Additionally, some claims in the paper are not well-supported by the author's data. For example, in the Discussion, the authors assert that "multiple mutator alleles have spontaneously arisen during the evolutionary history of inbred laboratory mice" and that "... mutational pressure can cause mutation rates to rise in just a few generations of relaxed selection in captivity". However, these statements are undercut by data in this paper and the authors' prior publication demonstrating that a number of candidate variants are segregating in natural mouse populations.

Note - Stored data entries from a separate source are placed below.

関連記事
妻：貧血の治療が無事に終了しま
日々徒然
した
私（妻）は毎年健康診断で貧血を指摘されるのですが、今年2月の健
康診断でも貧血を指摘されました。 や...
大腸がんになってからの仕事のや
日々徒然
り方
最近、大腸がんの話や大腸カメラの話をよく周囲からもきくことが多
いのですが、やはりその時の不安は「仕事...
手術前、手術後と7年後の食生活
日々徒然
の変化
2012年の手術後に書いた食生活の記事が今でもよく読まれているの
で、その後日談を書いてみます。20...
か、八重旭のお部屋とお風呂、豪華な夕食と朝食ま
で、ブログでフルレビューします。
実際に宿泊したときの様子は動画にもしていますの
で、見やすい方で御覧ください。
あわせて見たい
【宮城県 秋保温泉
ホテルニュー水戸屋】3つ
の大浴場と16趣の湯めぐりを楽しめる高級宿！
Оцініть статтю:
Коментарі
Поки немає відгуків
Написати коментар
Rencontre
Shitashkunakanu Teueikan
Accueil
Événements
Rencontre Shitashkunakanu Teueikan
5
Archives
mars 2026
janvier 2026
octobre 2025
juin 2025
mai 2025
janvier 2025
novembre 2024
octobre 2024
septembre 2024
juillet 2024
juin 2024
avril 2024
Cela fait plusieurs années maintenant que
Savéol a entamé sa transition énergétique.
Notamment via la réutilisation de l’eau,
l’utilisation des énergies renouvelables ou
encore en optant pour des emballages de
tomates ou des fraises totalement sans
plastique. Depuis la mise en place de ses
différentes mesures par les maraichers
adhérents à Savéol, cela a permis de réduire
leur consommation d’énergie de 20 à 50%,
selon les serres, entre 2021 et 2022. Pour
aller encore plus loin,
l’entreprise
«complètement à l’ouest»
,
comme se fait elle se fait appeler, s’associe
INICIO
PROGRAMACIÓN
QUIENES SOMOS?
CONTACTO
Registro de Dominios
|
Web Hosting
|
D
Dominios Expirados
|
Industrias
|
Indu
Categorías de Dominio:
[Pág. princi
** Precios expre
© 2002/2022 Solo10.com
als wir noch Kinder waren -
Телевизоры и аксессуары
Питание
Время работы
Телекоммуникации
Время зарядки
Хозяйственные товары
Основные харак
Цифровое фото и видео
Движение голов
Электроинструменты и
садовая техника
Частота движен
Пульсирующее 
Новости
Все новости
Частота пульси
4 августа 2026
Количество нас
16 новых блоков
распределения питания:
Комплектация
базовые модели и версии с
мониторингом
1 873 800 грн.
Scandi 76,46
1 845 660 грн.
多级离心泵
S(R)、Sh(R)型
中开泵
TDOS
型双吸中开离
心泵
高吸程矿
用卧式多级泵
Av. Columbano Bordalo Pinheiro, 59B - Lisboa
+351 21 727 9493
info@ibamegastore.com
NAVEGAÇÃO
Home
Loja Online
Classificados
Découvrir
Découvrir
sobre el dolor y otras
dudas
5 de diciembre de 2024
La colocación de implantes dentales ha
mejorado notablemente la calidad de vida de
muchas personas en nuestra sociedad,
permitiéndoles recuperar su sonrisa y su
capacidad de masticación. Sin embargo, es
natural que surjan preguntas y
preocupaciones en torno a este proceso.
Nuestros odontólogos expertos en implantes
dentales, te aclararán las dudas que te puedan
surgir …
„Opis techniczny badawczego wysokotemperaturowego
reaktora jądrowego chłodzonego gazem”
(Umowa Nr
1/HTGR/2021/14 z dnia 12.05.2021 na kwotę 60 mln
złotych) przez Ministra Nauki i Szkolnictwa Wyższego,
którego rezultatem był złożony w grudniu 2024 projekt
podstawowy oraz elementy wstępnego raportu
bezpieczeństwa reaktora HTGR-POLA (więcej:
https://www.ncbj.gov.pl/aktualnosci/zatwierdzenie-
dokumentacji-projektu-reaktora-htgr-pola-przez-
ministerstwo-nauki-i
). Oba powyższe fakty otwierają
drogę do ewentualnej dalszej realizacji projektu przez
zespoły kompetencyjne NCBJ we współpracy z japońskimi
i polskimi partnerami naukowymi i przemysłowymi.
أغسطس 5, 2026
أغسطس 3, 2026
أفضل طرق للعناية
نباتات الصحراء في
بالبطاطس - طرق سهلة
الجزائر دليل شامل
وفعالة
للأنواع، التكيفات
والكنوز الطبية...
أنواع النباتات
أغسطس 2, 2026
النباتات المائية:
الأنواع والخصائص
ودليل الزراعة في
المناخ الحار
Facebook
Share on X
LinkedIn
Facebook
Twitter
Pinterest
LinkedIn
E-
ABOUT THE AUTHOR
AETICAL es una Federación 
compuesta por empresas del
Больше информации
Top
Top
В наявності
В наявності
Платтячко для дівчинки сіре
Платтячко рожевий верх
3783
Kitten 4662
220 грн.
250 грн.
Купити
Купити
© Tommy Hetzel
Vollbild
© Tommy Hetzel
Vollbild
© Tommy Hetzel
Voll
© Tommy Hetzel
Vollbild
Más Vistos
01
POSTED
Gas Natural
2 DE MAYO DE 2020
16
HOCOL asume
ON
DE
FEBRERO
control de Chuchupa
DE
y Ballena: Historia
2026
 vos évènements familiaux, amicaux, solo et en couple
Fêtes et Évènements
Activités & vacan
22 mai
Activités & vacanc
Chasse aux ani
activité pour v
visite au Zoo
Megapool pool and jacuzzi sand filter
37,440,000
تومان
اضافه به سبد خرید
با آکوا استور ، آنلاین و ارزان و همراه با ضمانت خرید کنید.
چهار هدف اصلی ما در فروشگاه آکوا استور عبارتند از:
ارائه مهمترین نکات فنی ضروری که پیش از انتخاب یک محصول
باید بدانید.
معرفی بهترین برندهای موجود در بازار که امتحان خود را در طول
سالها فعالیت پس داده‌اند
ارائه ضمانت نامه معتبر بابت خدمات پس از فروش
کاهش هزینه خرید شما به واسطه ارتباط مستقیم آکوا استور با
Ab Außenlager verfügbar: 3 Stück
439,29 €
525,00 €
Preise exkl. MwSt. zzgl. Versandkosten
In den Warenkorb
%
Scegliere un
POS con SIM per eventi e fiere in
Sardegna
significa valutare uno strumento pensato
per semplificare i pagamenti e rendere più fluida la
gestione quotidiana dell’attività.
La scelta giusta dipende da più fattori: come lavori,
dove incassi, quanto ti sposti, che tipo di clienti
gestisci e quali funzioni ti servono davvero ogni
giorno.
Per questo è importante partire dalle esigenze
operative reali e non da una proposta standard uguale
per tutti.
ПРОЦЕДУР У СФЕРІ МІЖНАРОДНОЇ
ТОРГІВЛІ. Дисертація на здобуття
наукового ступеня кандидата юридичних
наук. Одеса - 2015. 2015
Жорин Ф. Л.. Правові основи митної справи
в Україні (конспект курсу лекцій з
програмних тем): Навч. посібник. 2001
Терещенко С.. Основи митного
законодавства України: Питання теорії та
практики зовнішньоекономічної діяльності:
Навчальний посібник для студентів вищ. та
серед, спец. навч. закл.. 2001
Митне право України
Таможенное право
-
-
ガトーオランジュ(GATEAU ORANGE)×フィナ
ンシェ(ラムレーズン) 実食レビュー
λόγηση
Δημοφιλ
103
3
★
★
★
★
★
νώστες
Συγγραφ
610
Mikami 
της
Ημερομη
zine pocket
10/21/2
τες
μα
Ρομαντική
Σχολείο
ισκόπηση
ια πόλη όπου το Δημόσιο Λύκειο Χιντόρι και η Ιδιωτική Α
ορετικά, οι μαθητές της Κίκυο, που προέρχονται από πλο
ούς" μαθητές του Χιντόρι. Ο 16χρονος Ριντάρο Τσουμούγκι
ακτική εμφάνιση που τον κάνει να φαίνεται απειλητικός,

These variants almost certainly did not emerge de novo in laboratory colonies, but were inherited from their wild mouse ancestors. Further, the wild mouse population genomic dataset used by the authors falls far short of comprehensively sampling wild mouse diversity; variants in laboratory populations could derive from unsampled wild populations.
Finally, the implications of a discovering a mutator whose expression is potentially conditional on the genotype at a second locus are not raised in the Discussion. While not a weakness per se, this omission is perceived to be a missed opportunity to emphasize what, to this reviewer, is one of the most exciting impacts of this work. The potential background dependence of mutator expression could partially shelter it from the action of selection, allowing the allele persist in populations. This finding bears on theoretical models of mutation rate evolution and may have important implications for efforts to map additional mutator loci. It seems unfortunate to not elevate these points.